Best practices: - Pick 2-3 key metrics. For example: click rate, conversion rate, and unsubscribe rate. Ignore vanity numbers like “total impressions” unless they matter to your boss. - Check in often, but not obsessively. Once a day is enough for most campaigns. You won’t fix trends by staring at dashboards. - Set up alerts. If SecondBody offers threshold alerts (e.g., unsubscribe rate spikes), use them. Saves you from constant manual checks.
Pro tip: If something’s working (or tanking), dig in—but don’t overreact to every blip. Trends matter more than single spikes.
6. Handle Multi-Channel Fatigue
Here’s the dirty secret: more channels don’t always mean better results. Sometimes, you just annoy people faster.
How to avoid channel fatigue: - Frequency caps. Use SecondBody’s contact policies to limit how often someone hears from you across all channels. - Respect opt-outs. If a user unsubscribes from SMS, don’t just hammer them with email instead. That’s how you get flagged as spam. - Ask for channel preferences. A quick “How would you like to hear from us?” goes a long way.
What to ignore: Don’t let FOMO push you into adding TikTok, Discord, or whatever’s trendy this week. Stick with what your audience actually uses.

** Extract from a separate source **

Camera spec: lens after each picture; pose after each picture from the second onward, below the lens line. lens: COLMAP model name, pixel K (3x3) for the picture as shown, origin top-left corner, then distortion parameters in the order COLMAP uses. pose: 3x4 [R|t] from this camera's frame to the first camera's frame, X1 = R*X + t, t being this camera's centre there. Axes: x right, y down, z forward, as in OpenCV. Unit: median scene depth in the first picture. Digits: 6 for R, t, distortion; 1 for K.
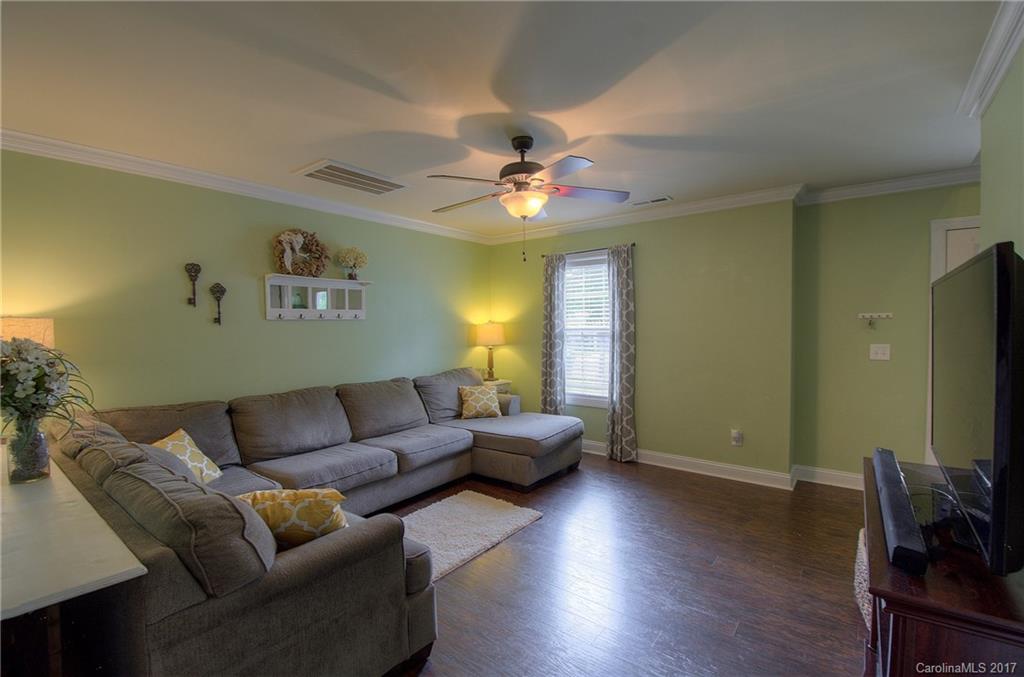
lens RADIAL K [[455.0, 0, 512.1], [0, 455.0, 341.7], [0, 0, 1]] dist [0.002339, -0.016461]
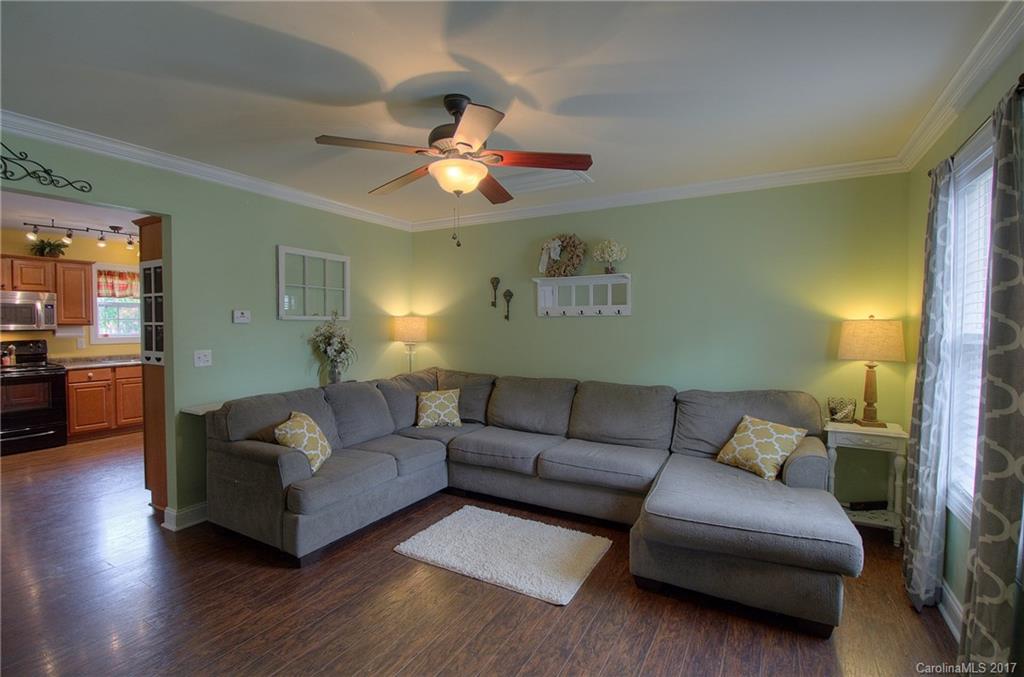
lens RADIAL K [[474.5, 0, 512.2], [0, 474.5, 328.6], [0, 0, 1]] dist [0.000058, -0.019856]
pose [[0.129799, 0.016406, -0.991405, 0.678532], [-0.043790, 0.998982, 0.010798, -0.025868], [0.990573, 0.042012, 0.130385, 0.748379]]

7. Keep Everything Documented—You’ll Thank Yourself Later
If you’re working solo, this still matters. If you’re on a team, it’s essential.
What to document: - Campaign names, audiences, and purpose. - Flow diagrams or screenshots. - Message copy for each channel. - Key results and what you learned.
Use a shared doc, a wiki, or even a simple folder in your drive. You’ll avoid “wait, why did we do this?” conversations in three months.
8. Iterate: Small Changes, Big Results
No campaign is perfect out of the gate. Resist the urge to overhaul everything after one run.
How to iterate: - Change one thing at a time—subject line, send time, offer. - Run A/B tests if SecondBody supports them (but don’t get lost in endless tests). - Keep a changelog so you know what you’ve tried.
Pro tip: Sometimes, the biggest gains come from cutting steps—shorter, simpler flows usually win.
Wrapping Up: Keep It Simple, Keep It Honest
Multi channel campaigns in SecondBody can be powerful, but complexity is the enemy. Focus on your audience, keep your flows tidy, and don’t chase every shiny new feature. You’ll get better results—and keep your sanity—by starting simple, watching what actually works, and making small, smart tweaks as you go.
You don’t need to be a wizard to run good campaigns. Just keep it real, keep it organized, and don’t be afraid to hit pause, fix what’s broken, and try again.